Rabu, 03 Desember 2008

NOTARIS DAN PEMERIKSAAN SIDANG PENGADILAN


Oleh : Noviyanti Absyari*

Pasca disahkannya UU Jabatan Notaris yakni UU Nomor 30 Tahun 2004 (UUJN), notaris memasuki era baru. Lahirnya UU Jabatan Notaris mengakhiri hampir 2 abad berlakunya Peraturan Jabatan Notaris. Lahirnya UUJN merupakan terobosan baru untuk memastikan bahwa fungsi notaris sebagai pejabat umum dapat terlaksana dengan baik.
Notaris adalah Pejabat umum yang berwenang untuk membuat akta otentik dan kewenangan lainnya sebagaimana dimaksud dalam Undang-undang Jabatan Notaris. Tugas Notaris, selain membuat akte-akte otentik, juga ditugaskan untuk melakukan pendaftaran dan mensyahkan (waarmerken dan legaliseren) surat-surat atau akta-akta yang dibuat di bawah tangan. Selain itu, Notaris juga memberikan nasehat hukum dan penjelasan mengenai undang-undang kepada pihak-pihak yang bersangkutan.
Dalam menjalankan fungsi dan tanggungjawabnya sebagai pejabat umum, tidak jarang notaris berurusan dengan proses hukum, baik di tahap penyelidikan, penyidikan maupun persidangan. Pada proses hukum ini notaris harus memberikan keterangan dan kesaksian menyangkut isi akta yang dibuatnya. Jika dilihat sekilas, hal ini akan bertentangan dengan sumpah jabatan notaris, dimana notaris berkewajiban untuk merahasiakan isi akta yang dibuatnya.

▸ Perintah Kerja 1
Jawab pertanyaan berikut berdasarkan artikel tentang notaris:
(a) Apa nomor dan tahun UU Jabatan Notaris?
(b) Berapa lama Peraturan Jabatan Notaris berlaku sebelum UUJN lahir?
(c) Pada tahap apa saja notaris berurusan dengan proses hukum?
▸ Perintah Kerja 2
Teruskan artikel tentang notaris mulai dari kalimat terakhirnya.

[Catatan koordinat titik penanda]
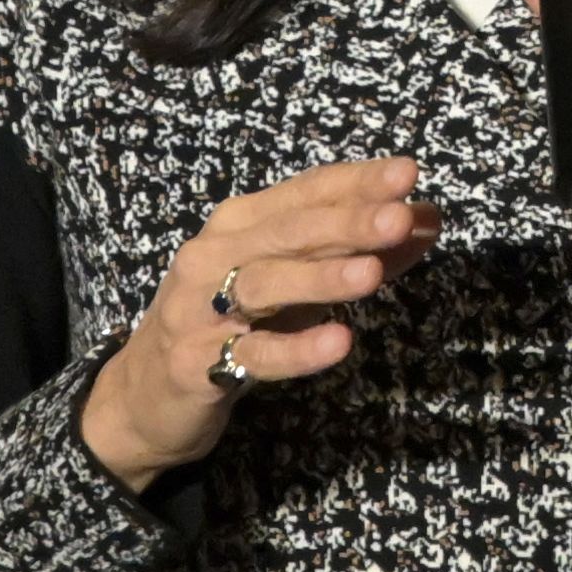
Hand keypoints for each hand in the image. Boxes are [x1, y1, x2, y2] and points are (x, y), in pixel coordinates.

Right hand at [79, 157, 436, 491]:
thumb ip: (358, 251)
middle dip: (346, 221)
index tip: (408, 174)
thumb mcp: (296, 286)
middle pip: (287, 231)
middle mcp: (214, 255)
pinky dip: (297, 348)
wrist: (145, 397)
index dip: (355, 182)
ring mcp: (199, 309)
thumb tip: (426, 220)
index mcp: (240, 225)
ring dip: (320, 277)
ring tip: (373, 273)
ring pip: (265, 285)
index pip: (304, 192)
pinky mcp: (195, 364)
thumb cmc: (231, 325)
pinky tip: (339, 342)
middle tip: (399, 215)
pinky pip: (253, 354)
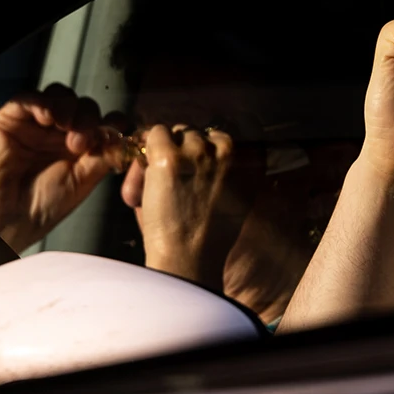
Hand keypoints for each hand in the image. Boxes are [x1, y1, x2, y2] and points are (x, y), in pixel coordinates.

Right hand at [0, 84, 113, 252]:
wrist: (4, 221)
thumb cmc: (41, 207)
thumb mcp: (83, 181)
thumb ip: (104, 156)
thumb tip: (125, 138)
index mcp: (80, 148)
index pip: (101, 121)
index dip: (111, 121)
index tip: (117, 130)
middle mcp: (59, 134)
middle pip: (83, 106)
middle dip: (88, 119)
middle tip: (81, 143)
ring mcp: (35, 125)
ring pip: (59, 97)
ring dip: (68, 108)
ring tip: (66, 130)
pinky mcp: (10, 120)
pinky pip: (28, 98)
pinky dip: (42, 103)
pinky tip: (47, 119)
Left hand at [120, 124, 240, 289]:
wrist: (190, 260)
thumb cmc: (210, 241)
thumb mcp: (237, 203)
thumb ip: (231, 176)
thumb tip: (212, 160)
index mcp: (249, 162)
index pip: (220, 137)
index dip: (201, 152)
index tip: (192, 167)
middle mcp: (226, 151)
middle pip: (195, 134)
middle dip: (182, 150)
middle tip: (172, 177)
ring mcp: (196, 152)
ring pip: (175, 133)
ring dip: (165, 150)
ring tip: (157, 181)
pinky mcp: (168, 158)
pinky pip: (154, 134)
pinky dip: (145, 150)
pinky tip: (144, 176)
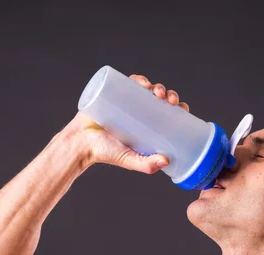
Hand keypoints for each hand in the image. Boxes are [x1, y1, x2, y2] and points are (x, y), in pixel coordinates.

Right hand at [63, 74, 189, 173]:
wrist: (80, 143)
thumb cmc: (105, 153)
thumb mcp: (130, 160)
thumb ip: (146, 165)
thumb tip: (166, 161)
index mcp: (147, 125)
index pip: (168, 112)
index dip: (178, 107)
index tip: (183, 108)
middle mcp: (139, 111)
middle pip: (160, 98)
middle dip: (169, 95)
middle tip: (170, 100)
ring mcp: (126, 101)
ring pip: (147, 88)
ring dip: (156, 85)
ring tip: (157, 92)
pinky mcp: (113, 93)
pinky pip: (128, 82)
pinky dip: (137, 79)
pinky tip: (143, 82)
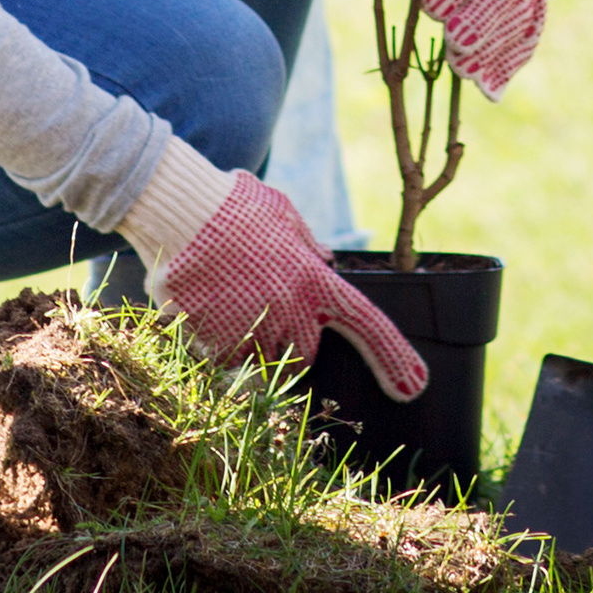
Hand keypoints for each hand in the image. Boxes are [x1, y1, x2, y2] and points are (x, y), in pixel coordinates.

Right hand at [140, 166, 429, 399]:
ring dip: (249, 343)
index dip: (393, 357)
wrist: (178, 212)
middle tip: (264, 308)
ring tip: (227, 299)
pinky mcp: (215, 345)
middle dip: (291, 344)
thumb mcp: (283, 213)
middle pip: (303, 357)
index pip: (366, 324)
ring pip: (260, 361)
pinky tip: (204, 305)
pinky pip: (223, 360)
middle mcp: (289, 312)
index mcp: (313, 280)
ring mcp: (252, 332)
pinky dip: (216, 342)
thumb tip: (327, 261)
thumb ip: (308, 245)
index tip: (414, 386)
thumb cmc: (233, 206)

▸ Jawaban Anda 1
(a) UU Nomor 30 Tahun 2004.
(b) Hampir 2 abad.
(c) Tahap penyelidikan, penyidikan, dan persidangan.

▸ Jawaban Anda 2
Pada prinsipnya, akta yang dibuat oleh Notaris, mempunyai kepastian isi, kepastian tanggal dan kepastian orangnya. Akta tersebut merupakan suatu bukti yang mengikat dan sempurna, harus dipercaya oleh Hakim, yaitu harus dianggap sebagai benar (selama kebenarannya tidak dibuktikan lain) dan tidak memerlukan tambahan pembuktian. Pada proses hukum yang terjadi perlu dilihat sejauh mana kekuatan pembuktian ini dilaksanakan.
Dalam persidangan, hakim sangat memerlukan adanya alat-alat bukti untuk dapat mencapai suatu putusan dan penyelesaian perkara secara pasti menurut hukum berdasarkan pembuktian yang diajukan. Dengan pembuktian, diharapkan dapat dicapai kebenaran menurut hukum serta dapat menjamin perlindungan terhadap hak-hak para pihak yang berperkara, secara seimbang.
Notaris berkewajiban untuk merahasiakan isi aktanya, bahkan Notaris wajib merahasiakan semua keterangan mulai dari persiapan pembuatan akta hingga selesainya pembuatan suatu akta. Jabatan-jabatan lain yang harus juga merahasiakan yang berhubungan dengan pekerjaannya selain Notaris, antara lain yaitu Dokter. Mereka apabila dijadikan saksi dalam perkara, dapat menggunakan haknya untuk mengundurkan diri sebagai saksi.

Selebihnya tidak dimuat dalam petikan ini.